I mentioned the heat up above.  It was 85 degrees here on Thursday.  Today we’ll top out in the mid-50’s with a strong NW wind.  I love this sort of thing.  Curiously, it’s autumn days like these that always make me want to reread Tolkien, especially the Fellowship of the Ring, since Frodo and his party set out on their adventure about this time of year and Tolkien pays such close attention to the shifting weather as they travel from the Shire to Rivendell.  Years ago I read a paper somewhere on the innertoobs that presented a meteorological analysis of Tolkien’s weather pattern descriptions for this trip and found that they were absolutely sound for the time of year and the part of England with which Tolkien was most familiar.

Greetings, my fellow port swillers!

Whelp, today was the kickoff of the annual fall membership marathon pledge drive at the local classickal radio station.

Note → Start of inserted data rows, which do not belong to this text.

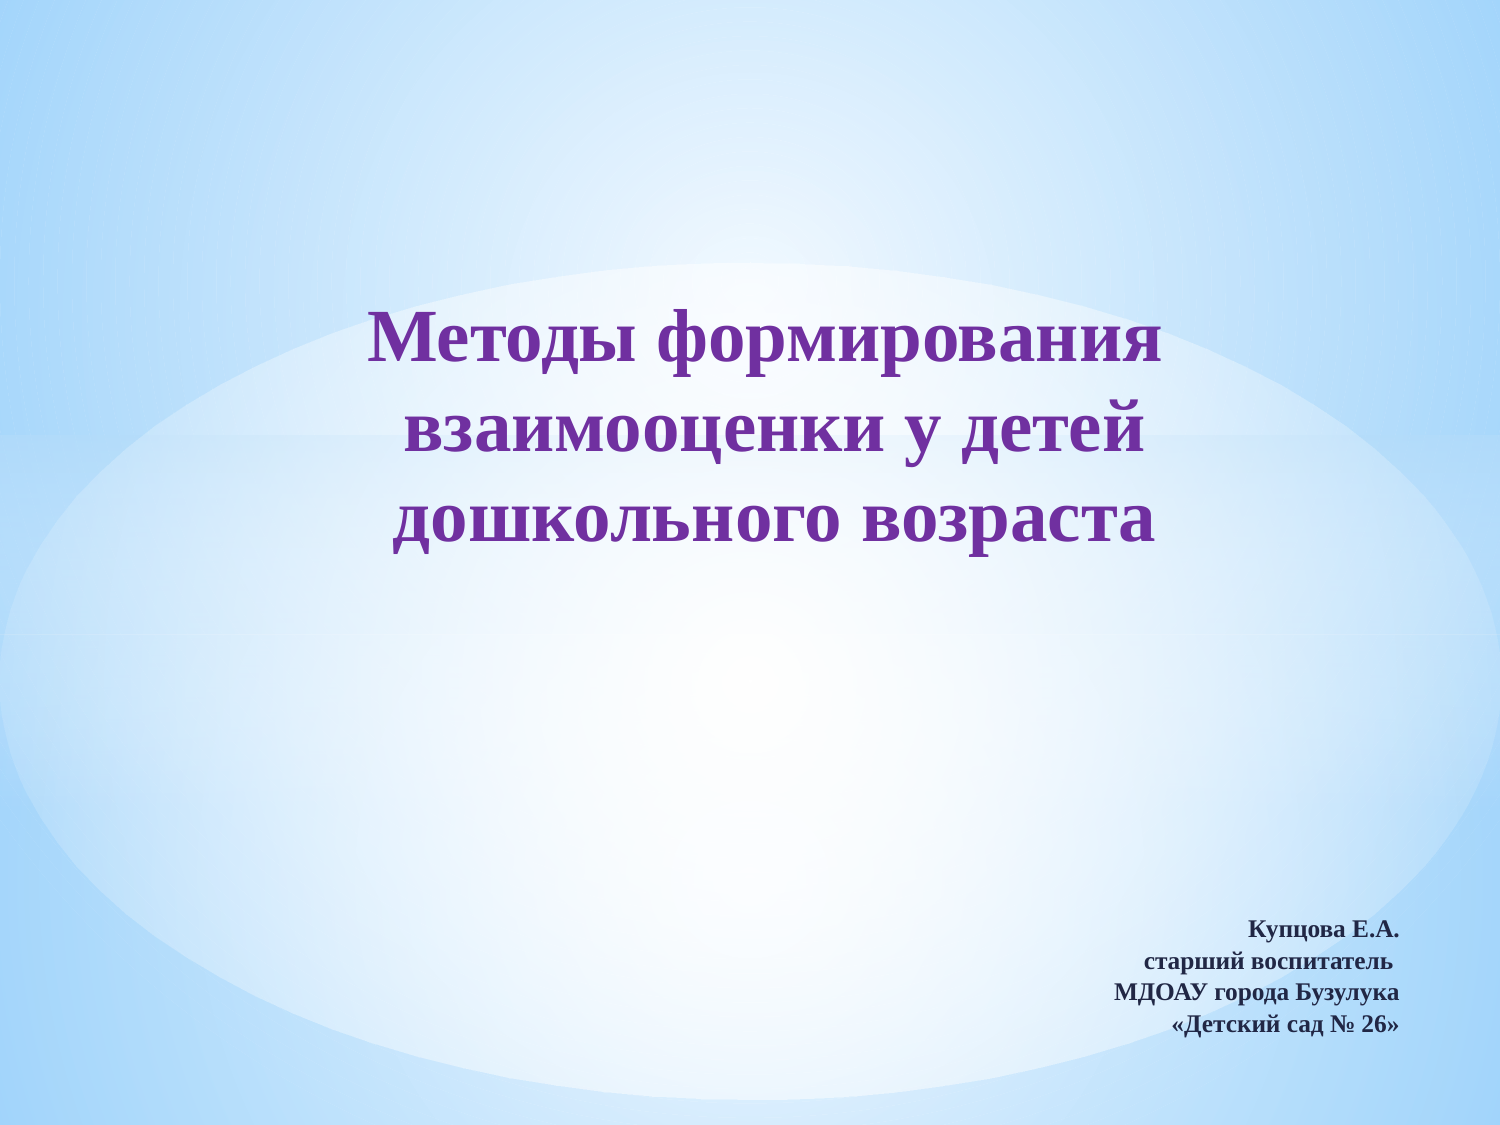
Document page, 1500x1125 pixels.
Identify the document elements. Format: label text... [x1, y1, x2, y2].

title Методы формирования взаимооценки у детей дошкольного возраста [171, 278, 1349, 574]
subtitle Купцова Е.А. старший воспитатель МДОАУ города Бузулука «Детский сад № 26» [490, 905, 1415, 1050]
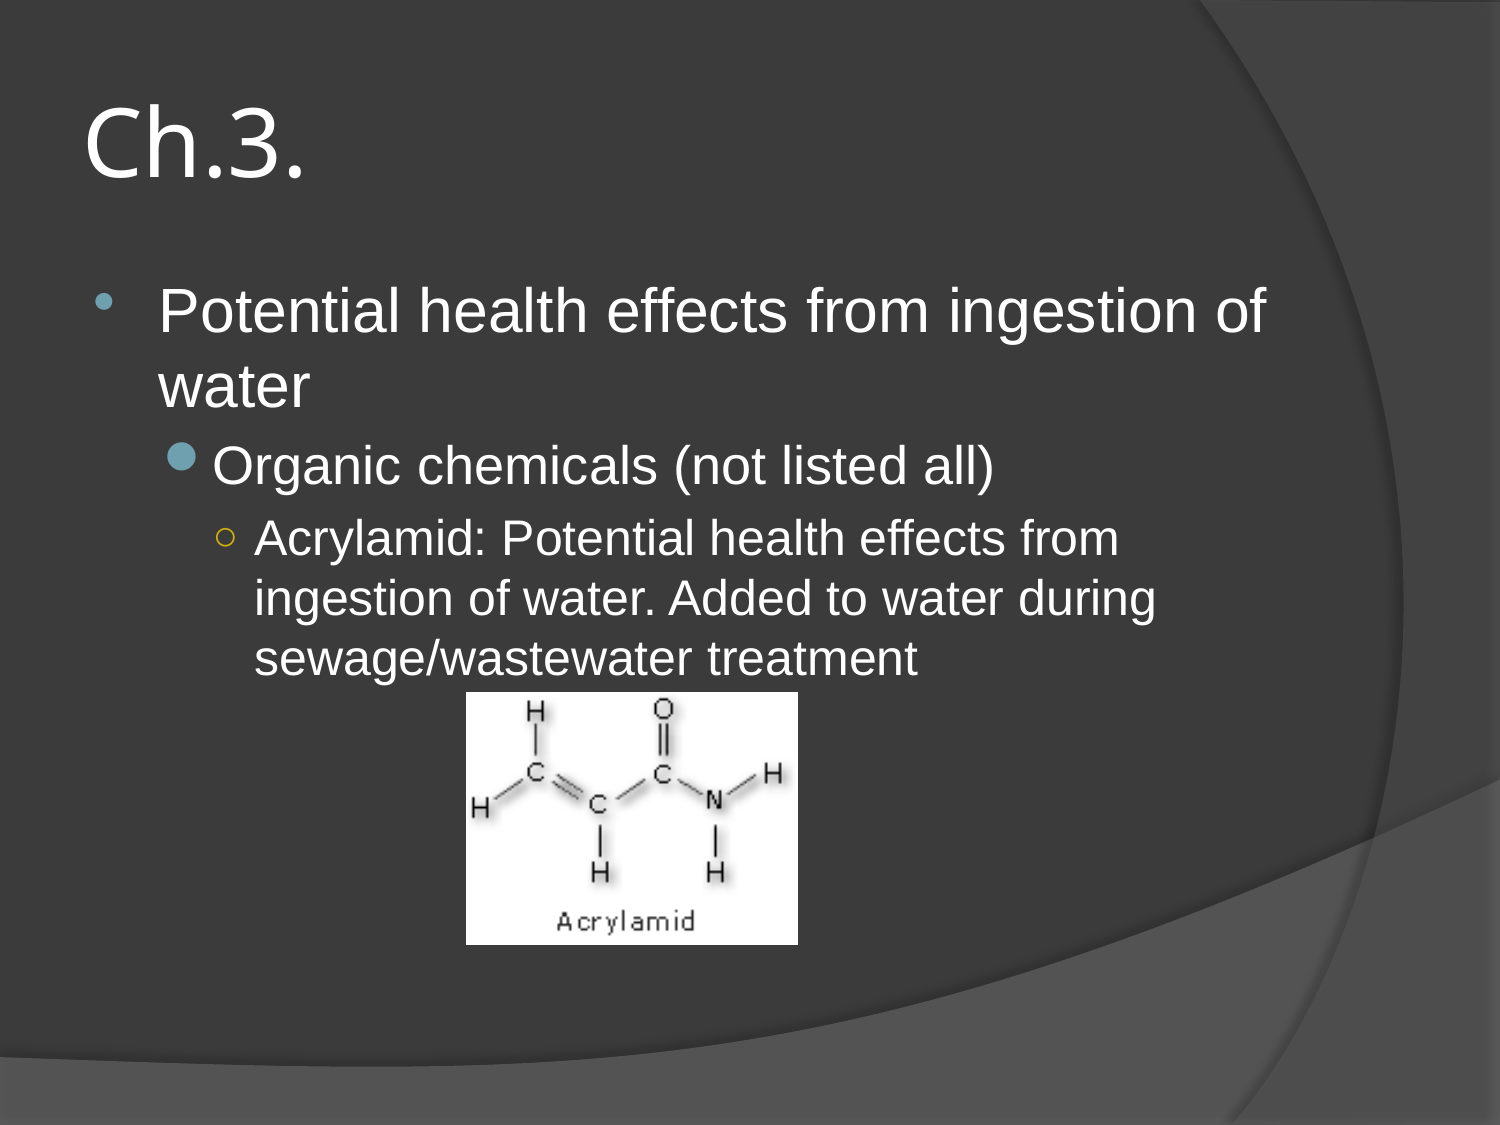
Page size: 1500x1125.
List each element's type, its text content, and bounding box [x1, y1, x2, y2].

title Ch.3. [75, 45, 1300, 233]
picture [466, 692, 798, 946]
list Potential health effects from ingestion of water Organic chemicals (not listed all) Acrylamid: Potential health effects from ingestion of water. Added to water during sewage/wastewater treatment [75, 262, 1300, 1005]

On the one hand, Ol’ Robbo was little surprised to hear the same canned fundraising rhetoric about “community” and “one pledge at a time” and “do your part” that he’s heard for many, many years before.  After all, That’s What You Do with fundraisers, right? Blah, blah, blah.

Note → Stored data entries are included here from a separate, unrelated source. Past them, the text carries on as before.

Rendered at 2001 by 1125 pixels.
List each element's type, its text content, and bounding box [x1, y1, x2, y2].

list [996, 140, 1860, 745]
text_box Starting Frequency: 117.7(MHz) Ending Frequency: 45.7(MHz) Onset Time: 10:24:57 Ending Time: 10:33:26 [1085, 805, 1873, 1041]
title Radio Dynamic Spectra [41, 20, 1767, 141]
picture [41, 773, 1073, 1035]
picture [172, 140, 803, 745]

On the other hand,  I can’t help noticing that, at least apparently to dweebs like me, this approach has been something of a  failure in recent years.   Why? Because the station seems gradually to have been throwing things overboard in order to lighten the financial load.  Last year, it summarily cancelled its bottom-of-the-hour morning drive-time NPR nooz updates.  This year, it also chucked the afternoon drive-time bottom-of-the-hour local nooz updates.  Also, it chucked all of its half-hour drive-time traffic updates.  (This didn’t bother me so much, as years of bitter experience had already convinced me that there was very little correspondence between what the radio was telling me about teh road and what I could actually see outside my own windscreen.)  Finally, I’ve noticed that the usual DJs have been absent a great deal, suggesting to me that they are no longer full-time employees, but have been reduced to part-time status.

Anyhoo, this whole biznay got me thinking about how the station could improve its finances.

One idea I had was to play the pathos card:  “Oh, Lordy!   If you don’t cough up, we’ll have no choice but to lease the transponder to ISIS and eat the sound engineer!”

But then, I realized that Monty Python (as so often was the case) had the real angle on how it should be done:

 

And in these pastures? Cor lumme, stone the crows! Croesus ain’t in it.  Thank me later.

(And yes, in case you’re wondering, ol’ Robbo actually tosses in his monthly offering, since he listens so much on his commutes back and forth, and down the office.)